==== DATA EXTRACT

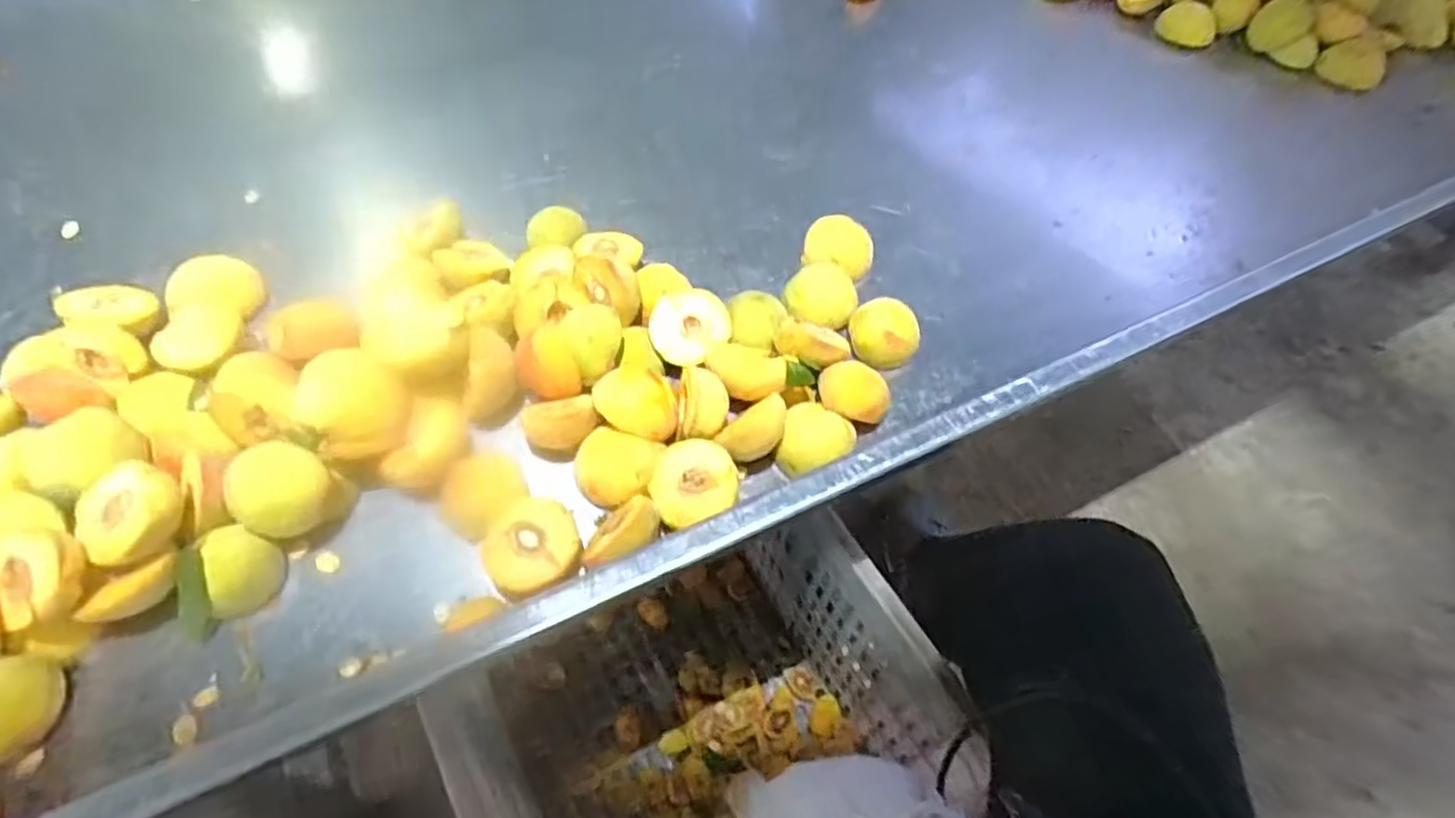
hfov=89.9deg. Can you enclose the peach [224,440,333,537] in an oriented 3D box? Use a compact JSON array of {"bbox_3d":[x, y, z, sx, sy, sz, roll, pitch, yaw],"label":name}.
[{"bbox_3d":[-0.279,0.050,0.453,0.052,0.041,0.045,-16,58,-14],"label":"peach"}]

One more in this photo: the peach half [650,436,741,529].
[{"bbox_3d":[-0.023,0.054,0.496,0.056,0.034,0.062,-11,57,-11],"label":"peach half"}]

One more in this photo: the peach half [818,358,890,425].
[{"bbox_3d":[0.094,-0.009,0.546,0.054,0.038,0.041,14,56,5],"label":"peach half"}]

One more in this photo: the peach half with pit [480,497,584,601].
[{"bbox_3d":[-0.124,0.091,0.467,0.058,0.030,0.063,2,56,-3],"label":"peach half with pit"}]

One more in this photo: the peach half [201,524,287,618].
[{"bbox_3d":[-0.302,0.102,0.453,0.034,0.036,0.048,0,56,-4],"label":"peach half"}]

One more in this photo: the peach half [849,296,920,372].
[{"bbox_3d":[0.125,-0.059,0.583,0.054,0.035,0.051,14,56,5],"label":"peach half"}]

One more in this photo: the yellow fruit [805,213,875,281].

========

## EXERCISE AIM
All of the data is to be reproduced exactly, with the pictures left out.

## WRITTEN SOLUTION
hfov=89.9deg. Can you enclose the peach [224,440,333,537] in an oriented 3D box? Use a compact JSON array of {"bbox_3d":[x, y, z, sx, sy, sz, roll, pitch, yaw],"label":name}.
[{"bbox_3d":[-0.279,0.050,0.453,0.052,0.041,0.045,-16,58,-14],"label":"peach"}]

One more in this photo: the peach half [650,436,741,529].
[{"bbox_3d":[-0.023,0.054,0.496,0.056,0.034,0.062,-11,57,-11],"label":"peach half"}]

One more in this photo: the peach half [818,358,890,425].
[{"bbox_3d":[0.094,-0.009,0.546,0.054,0.038,0.041,14,56,5],"label":"peach half"}]

One more in this photo: the peach half with pit [480,497,584,601].
[{"bbox_3d":[-0.124,0.091,0.467,0.058,0.030,0.063,2,56,-3],"label":"peach half with pit"}]

One more in this photo: the peach half [201,524,287,618].
[{"bbox_3d":[-0.302,0.102,0.453,0.034,0.036,0.048,0,56,-4],"label":"peach half"}]

One more in this photo: the peach half [849,296,920,372].
[{"bbox_3d":[0.125,-0.059,0.583,0.054,0.035,0.051,14,56,5],"label":"peach half"}]

One more in this photo: the yellow fruit [805,213,875,281].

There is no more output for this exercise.